Miles to go.
Exhaustion is clearly shown on my face.
I put my hair up in a high ponytail. I remember reading that a high ponytail gave the appearance of youth. Although, I’m pretty happy being the age I’m at right now. I remember Sylvia Browne said that at home, we all look like we are 35. When asked why we look thirty-five, she would respond, “Why not? It’s the perfect blend of youth and wisdom.” I feel like at thirty-seven I am only just coming into my own.
There was a piece on NPR yesterday about a researcher who has coined a term for those who find themselves later in life than what society deems is proper. He called those people who found their calling in their thirties, forties, and fifties, “late bloomers” and cited those who dislike completion and who try a million different directions before finally settling down to one or two ways they can make a living.
I have spent the last eleven years being a military spouse, supporting my husband’s career and being the primary parent to our two living children. It was expected that I put my husband first as he came in and out, and it left little time for me to have any type of career. Now, I know the sound of my husband’s voice on the phone when he calls to tell me he has a “sudden trip to XYZ.” I have perfected the art of prioritization and re-organizing schedules.
I find myself on this very train because my husband is working today. My children have spent some time with their Grandmother over Spring break, and rather than make the hard drive down South to the mid-Atlantic from New England alone, we have agreed to meet in New York City to transfer hands. I don’t mind being the primary parent, nor do I mind the time I have taken away from my time I could have been building a career to support my husband.
It is because of my husband’s job that we lived five beautiful years in Hawaii. It is because of my husband’s job that we find ourselves in what will become our forever home in New England. As a farmer’s daughter in northern California, I didn’t leave the State until I was twelve, and I didn’t take my first plane ride until I was sixteen. With my husband, after our whirlwind six-month courtship, I found myself flying over the Pacific ocean for the first time to our new home on Oahu. It was terrifying and exciting all at the same time.
It still is terrifying and exciting. My kids are at a point in school where we have decided when my husband gets his next orders, the kids and I will stay behind, regardless of where they send him. I don’t enjoy the thought of separating my family, but now we must put the kids' needs first. I remember when we walked through the house, we have now called home, we both knew this would the house our kids grew up in.

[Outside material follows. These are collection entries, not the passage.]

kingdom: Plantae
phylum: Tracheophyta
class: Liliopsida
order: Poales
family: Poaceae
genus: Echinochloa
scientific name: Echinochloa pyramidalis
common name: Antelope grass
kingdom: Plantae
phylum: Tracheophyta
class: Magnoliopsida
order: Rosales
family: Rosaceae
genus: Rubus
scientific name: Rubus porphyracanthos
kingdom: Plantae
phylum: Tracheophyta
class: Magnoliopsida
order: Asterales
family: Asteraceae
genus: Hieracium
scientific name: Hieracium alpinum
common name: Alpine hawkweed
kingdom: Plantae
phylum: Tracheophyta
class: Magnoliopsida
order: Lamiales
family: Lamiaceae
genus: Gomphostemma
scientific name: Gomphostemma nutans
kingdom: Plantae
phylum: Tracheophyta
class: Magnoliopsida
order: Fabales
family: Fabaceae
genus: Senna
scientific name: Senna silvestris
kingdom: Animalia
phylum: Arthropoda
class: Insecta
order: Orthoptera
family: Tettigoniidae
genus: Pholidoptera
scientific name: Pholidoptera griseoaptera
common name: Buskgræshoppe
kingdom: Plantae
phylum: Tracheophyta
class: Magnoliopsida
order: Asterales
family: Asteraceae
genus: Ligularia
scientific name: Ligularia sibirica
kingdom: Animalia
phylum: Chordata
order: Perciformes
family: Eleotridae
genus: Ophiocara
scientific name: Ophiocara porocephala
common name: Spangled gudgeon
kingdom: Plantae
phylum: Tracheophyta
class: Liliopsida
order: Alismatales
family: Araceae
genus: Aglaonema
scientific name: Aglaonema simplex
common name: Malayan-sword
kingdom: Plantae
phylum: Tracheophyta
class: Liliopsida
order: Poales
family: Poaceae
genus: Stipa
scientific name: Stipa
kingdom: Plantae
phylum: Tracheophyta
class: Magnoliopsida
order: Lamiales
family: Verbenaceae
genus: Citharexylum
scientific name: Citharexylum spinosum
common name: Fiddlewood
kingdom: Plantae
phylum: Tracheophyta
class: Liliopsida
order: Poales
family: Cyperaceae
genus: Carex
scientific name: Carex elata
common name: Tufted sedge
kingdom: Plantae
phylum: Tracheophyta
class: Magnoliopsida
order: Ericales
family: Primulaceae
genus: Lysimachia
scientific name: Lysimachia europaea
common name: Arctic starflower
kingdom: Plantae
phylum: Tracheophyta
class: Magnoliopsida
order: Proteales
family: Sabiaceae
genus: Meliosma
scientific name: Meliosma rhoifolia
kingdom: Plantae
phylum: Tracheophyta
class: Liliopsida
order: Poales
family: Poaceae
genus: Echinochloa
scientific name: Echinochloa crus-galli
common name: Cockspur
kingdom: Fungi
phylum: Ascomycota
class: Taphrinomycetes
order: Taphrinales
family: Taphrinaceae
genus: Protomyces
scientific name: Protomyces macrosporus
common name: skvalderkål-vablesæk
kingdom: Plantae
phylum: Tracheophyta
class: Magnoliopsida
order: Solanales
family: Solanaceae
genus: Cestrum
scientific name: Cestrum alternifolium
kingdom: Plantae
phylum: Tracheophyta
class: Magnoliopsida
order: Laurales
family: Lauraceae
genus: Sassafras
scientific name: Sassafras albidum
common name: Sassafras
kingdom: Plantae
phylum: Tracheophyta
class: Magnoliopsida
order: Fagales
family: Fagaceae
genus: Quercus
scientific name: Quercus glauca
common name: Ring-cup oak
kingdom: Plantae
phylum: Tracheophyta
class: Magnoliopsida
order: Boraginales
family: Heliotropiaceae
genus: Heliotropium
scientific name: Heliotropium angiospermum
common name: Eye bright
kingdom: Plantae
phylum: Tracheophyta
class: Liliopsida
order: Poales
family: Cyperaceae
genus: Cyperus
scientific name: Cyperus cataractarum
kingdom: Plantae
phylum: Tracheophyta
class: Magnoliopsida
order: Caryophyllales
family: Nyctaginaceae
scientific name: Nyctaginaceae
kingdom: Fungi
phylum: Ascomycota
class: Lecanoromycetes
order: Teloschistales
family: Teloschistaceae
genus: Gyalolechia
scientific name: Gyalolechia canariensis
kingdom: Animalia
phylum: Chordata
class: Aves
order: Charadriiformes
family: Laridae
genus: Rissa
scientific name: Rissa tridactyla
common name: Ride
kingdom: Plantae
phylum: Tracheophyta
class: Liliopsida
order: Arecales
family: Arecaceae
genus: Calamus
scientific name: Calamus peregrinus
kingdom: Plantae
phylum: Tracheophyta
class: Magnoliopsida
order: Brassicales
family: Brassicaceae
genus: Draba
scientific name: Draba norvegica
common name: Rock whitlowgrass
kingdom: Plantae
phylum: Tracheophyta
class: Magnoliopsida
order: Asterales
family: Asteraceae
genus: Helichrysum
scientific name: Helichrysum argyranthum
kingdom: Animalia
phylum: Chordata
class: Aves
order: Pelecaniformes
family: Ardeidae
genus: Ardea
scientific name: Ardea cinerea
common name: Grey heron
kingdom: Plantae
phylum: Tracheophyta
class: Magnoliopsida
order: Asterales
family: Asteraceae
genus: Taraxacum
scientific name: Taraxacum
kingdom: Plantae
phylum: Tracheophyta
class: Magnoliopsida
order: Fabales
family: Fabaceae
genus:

It was necessary after the tragedy we faced in Hawaii. I was pregnant with our second child, and three-quarters of the way through the pregnancy, when I found out our child had Down Syndrome and heart defects. My husband was on his way out to sea, and I had to put out an emergency call to him. “Please don’t make me tell this to you over the phone” I begged through tears. “I can’t come back, Nance,” my husband said softly, using my familial nickname. So, I told him over the broken phone connection as the boat sailed farther and farther away from his family. I was unable to hold his hand. I couldn’t see his expression. As soon as I told him, he had to get off the line. He still had to perform his duties that he swore under oath to his country he would do, even though his life had just crashed down. Three in half weeks later he came back into Port for a few days.
The first full day he was home, our child died in the womb. Looking back, we like to say she was waiting for him to come home to pass, and we will forever be grateful for that fact. He held my hand through 72 hours of anguishing labor to deliver our daughter. Through my labor, he still had to take phone calls from work. His duty was never forgotten. A day after she died, he was told he had to go back out to sea. We rushed to make arrangements for cremation as he again took phone calls. My mom flew in on an emergency flight from the mainland and then my husband was gone again. I was left to pack up my daughter’s things, and the pieces of our life. I arranged the Celebration of Life and a few days after he came back the next time, we held our daughter’s funeral. My husband’s orders moved four months later to New England, in the cold, dark, Winter.
Our grief followed us around like the weather, and we struggled to find community when there was such loss. Spring came, and so did the news that I was pregnant. As we started to find our way, we realized our family had gone through enough change. It lead us to a bright, open, house, and is the only house my now four-year-old son knows. We have embraced our community and found wonderful friends and a church that we look forward to watching our children grow up in.
My husband and I often quote the Billy Joel song, “wherever I am with you, I am home.” but now we understand how much it means to have stability. Stability has brought me into my own and allowed all of my masks to come off. I am grateful to have the opportunity to start a business that isn’t defined by my husband or his job. I am setting my own rules, and it is freeing. Whenever we come into our own, and whatever stage of the journey we are on, having stability allows us to reach higher than we would if things were in flux. I may be a late bloomer, but I am blooming into something beautiful, and it has only just begun.